Why Production LLMs Are Hard

Building an LLM demo is fun. Getting it into production reliably is a different beast. We shipped our first AI-powered feature — a code review assistant — to 50,000 users six months ago. Here’s what we learned.

Lesson 1: Latency is a First-Class Citizen

LLM inference is slow. Users expect sub-second responses for most UI interactions. We solved this by:

  • Streaming responses via Server-Sent Events for a real-time feel
  • Response caching for common queries using semantic similarity matching
  • Tiered model routing — small, fast models for simple queries; larger models for complex reasoning

Lesson 2: Prompt Management is Engineering

Early on, prompts lived in code comments and Notion docs. As complexity grew, this became unmanageable. We built an internal prompt registry with versioning, A/B testing support, and automatic rollback.

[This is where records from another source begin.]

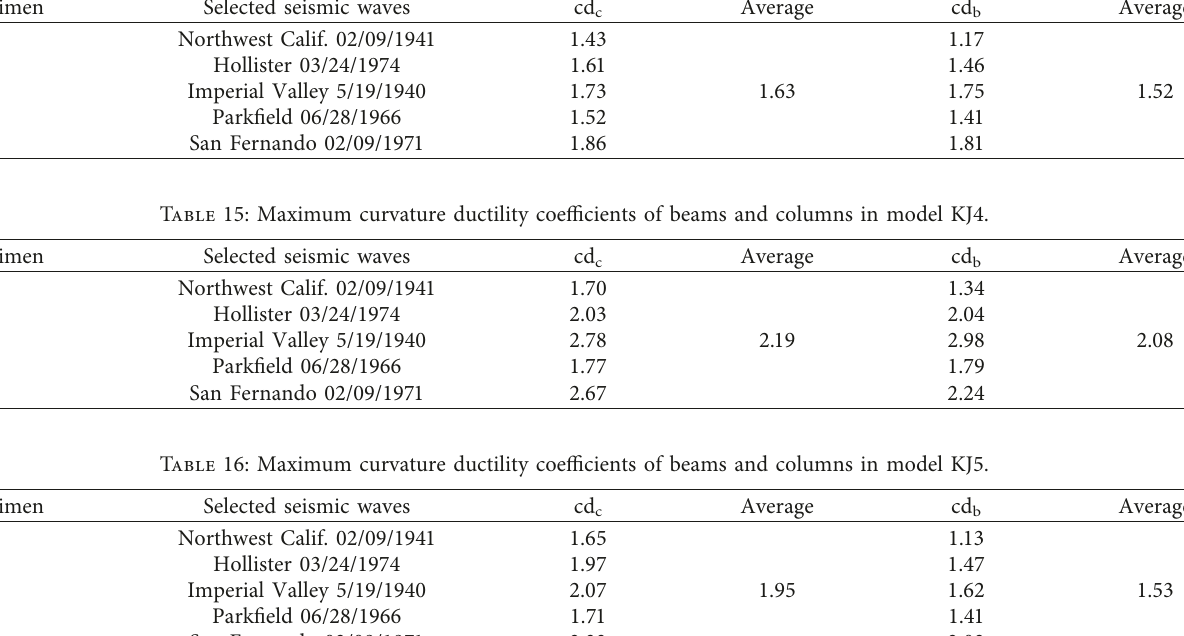
Table 14: Maximum curvature ductility coefficients of beams and columns in model KJ3. Specimen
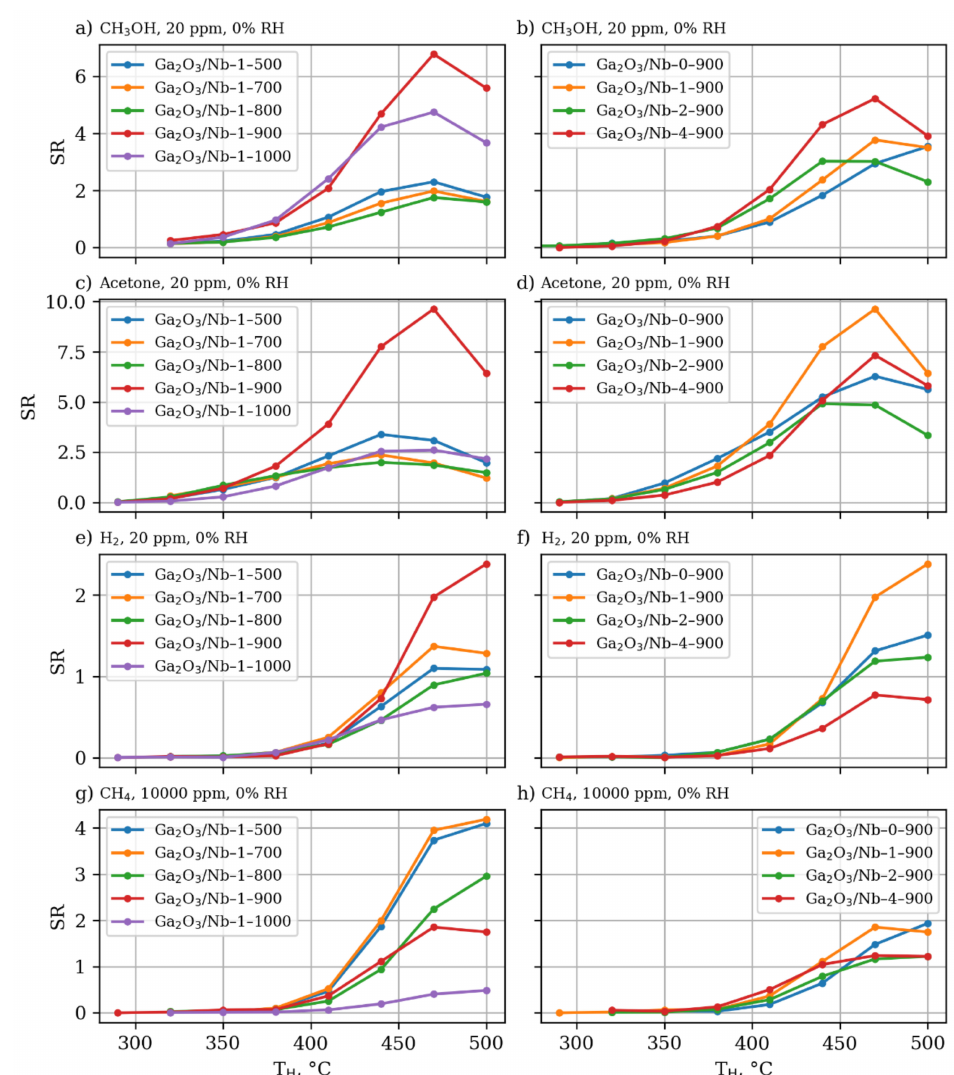
Figure 8. Dependence of sensor response of Ga 2 O 3 -based materials towards reducing gases and volatile organic compounds (VOCs) on temperature in relation to materials annealing temperature and Nb content—( a ) sensor response of Ga 2 O 3 -based materials doped with 1% mol Nb and annealed at different temperatures towards 20 ppm of methanol in dry air ( b ) sensor response of Ga 2 O 3 -based materials doped with various mol content of Nb and annealed at 900 ◦ C temperature towards 20 ppm of methanol in dry air ( c ) sensor response of Ga 2 O 3 -based materials doped with 1% mol Nb and anneald at different temperatures towards 20 ppm of methanol in dry air ( d ) sensor response of Ga 2 O 3 -based materials doped with various mol content of Nb and annealed at 900 ◦ C temperature towards 20 ppm of acetone in dry air ( e ) sensor response of Ga 2 O 3 -based materials doped with 1% mol Nb and anneald at different temperatures towards 20 ppm of hydrogen in dry air ( f ) sensor response of Ga 2 O 3 -based materials doped with various mol content of Nb and annealed at 900 ◦ C temperature towards 20 ppm of hydrogen in dry air ( g ) sensor response of Ga 2 O 3 -based materials doped with 1% mol Nb and anneald at different temperatures towards 10,000 ppm of methane in dry air ( h ) sensor response of Ga 2 O 3 -based materials doped with various mol content of Nb and annealed at 900 ◦ C temperature towards 10,000 ppm of methane in dry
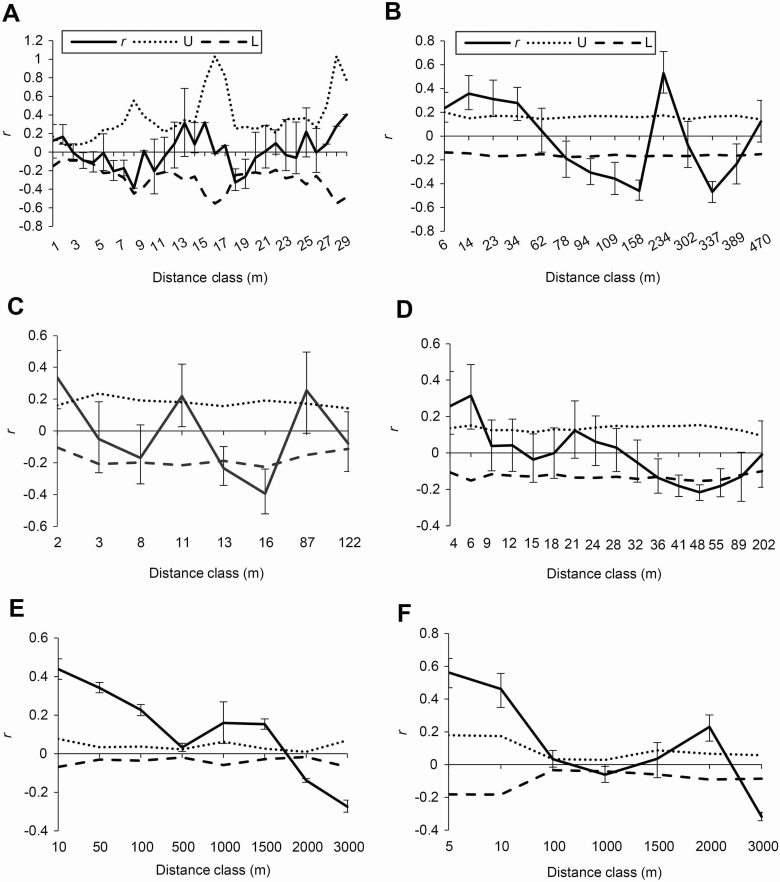
Correlogram showing the spatial autocorrelation coefficient (r) within subpopulations in metapopulations of Zingiber corallinum and Z. nudicarpum. U and L represent the 95 % two-tailed confidence interval, which was calculated based on 999 permutations; (A–D) subpopulations 1–4 in the GDYX metapopulation of Z. corallinum; (E and F) subpopulations 1–2 in the HNCJ metapopulation of Z. nudicarpum.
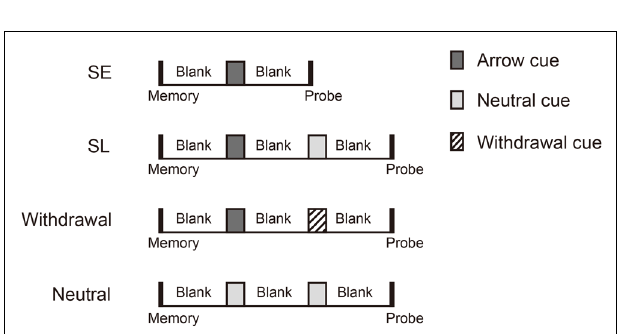
FIGURE 2 | Schematic picture of the stimulus sequence between memory array offset and probe onset for each cue type condition in Experiment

Lesson 3: Evaluation is Non-Negotiable

You cannot ship AI improvements without a rigorous eval suite. We use a combination of:

  • Human preference ratings on a golden dataset
  • Automated LLM-as-judge for scalable quality assessment
  • Regression tests tracking specific failure modes we’ve fixed

Lesson 4: Guard Rails, Guard Rails, Guard Rails

We had one incident where our assistant confidently provided incorrect information. Input validation, output filtering, and citation requirements dramatically reduced hallucination risks.

The Bottom Line

Production LLMs require the same engineering rigour as any other system. Treat prompts like code, invest in evals early, and always design for graceful degradation.